1. Citizen participation is a term for citizen power and the redistribution of power that enables excluded citizens to be included in determining plans and programs.
2. There are eight levels of citizen participation, arranged in a ladder pattern, with each rung corresponding to the extent of citizens' power in determining the end product.
3. The bottom rungs of the ladder are manipulation and therapy, which are levels of "non-participation" that have been contrived by some to substitute for genuine participation.
The article "A Ladder of Citizen Participation" by Sherry R. Arnstein provides a typology of citizen participation in social programs, using examples from federal programs such as urban renewal, anti-poverty, and Model Cities. The author argues that citizen participation is a categorical term for citizen power and the redistribution of power that enables have-not citizens to be included in the political and economic processes. The typology is arranged in a ladder pattern with each rung corresponding to the extent of citizens' power in determining the plan and/or program.

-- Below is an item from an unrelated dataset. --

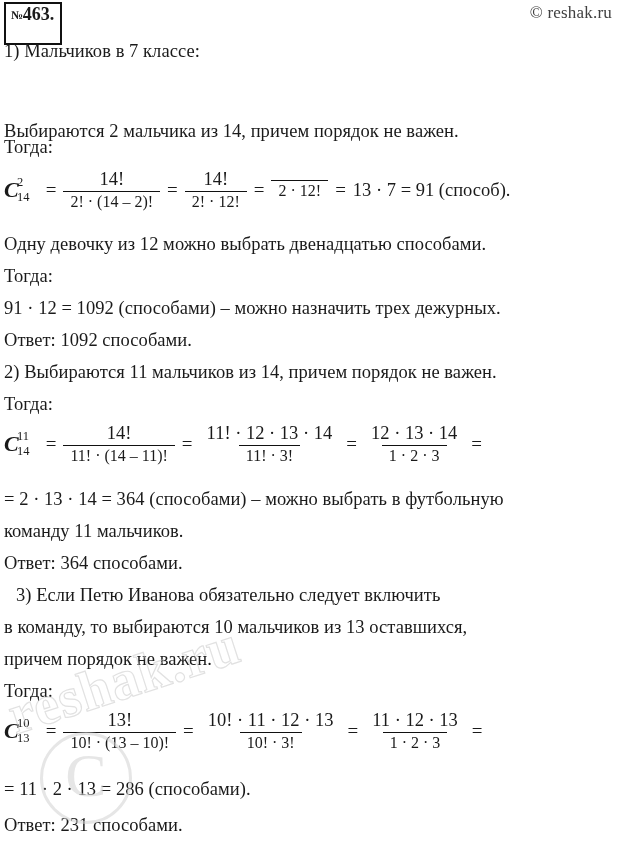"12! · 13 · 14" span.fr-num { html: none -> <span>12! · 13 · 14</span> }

While the article provides a useful framework for understanding different levels of citizen participation, it has some potential biases and limitations. One limitation is that the ladder only includes eight levels of participation, which may oversimplify the complexity of citizen engagement in social programs. Additionally, some characteristics used to illustrate each level may be applicable to other rungs on the ladder.
Another limitation is that the ladder juxtaposes powerless citizens with powerful ones, which may not accurately reflect reality since both groups are not homogeneous blocs. Each group encompasses divergent points of view, significant cleavages, competing vested interests, and splintered subgroups. Moreover, while the article acknowledges roadblocks to achieving genuine levels of participation on both sides (powerholders' resistance to power redistribution and have-nots' inadequacies), it does not explore these issues in depth or provide evidence for its claims.
Furthermore, while the article highlights how manipulation and therapy can substitute for genuine participation by enabling powerholders to educate or cure participants rather than enable them to participate in planning or conducting programs, it does not explore counterarguments or provide evidence for its claims. For example, some may argue that education or therapy can be valuable components of citizen engagement if they are designed collaboratively with participants and aim to empower them rather than reinforce existing power structures.
Overall, while "A Ladder of Citizen Participation" provides a useful framework for understanding different levels of citizen engagement in social programs, it has some potential biases and limitations that should be considered when interpreting its claims.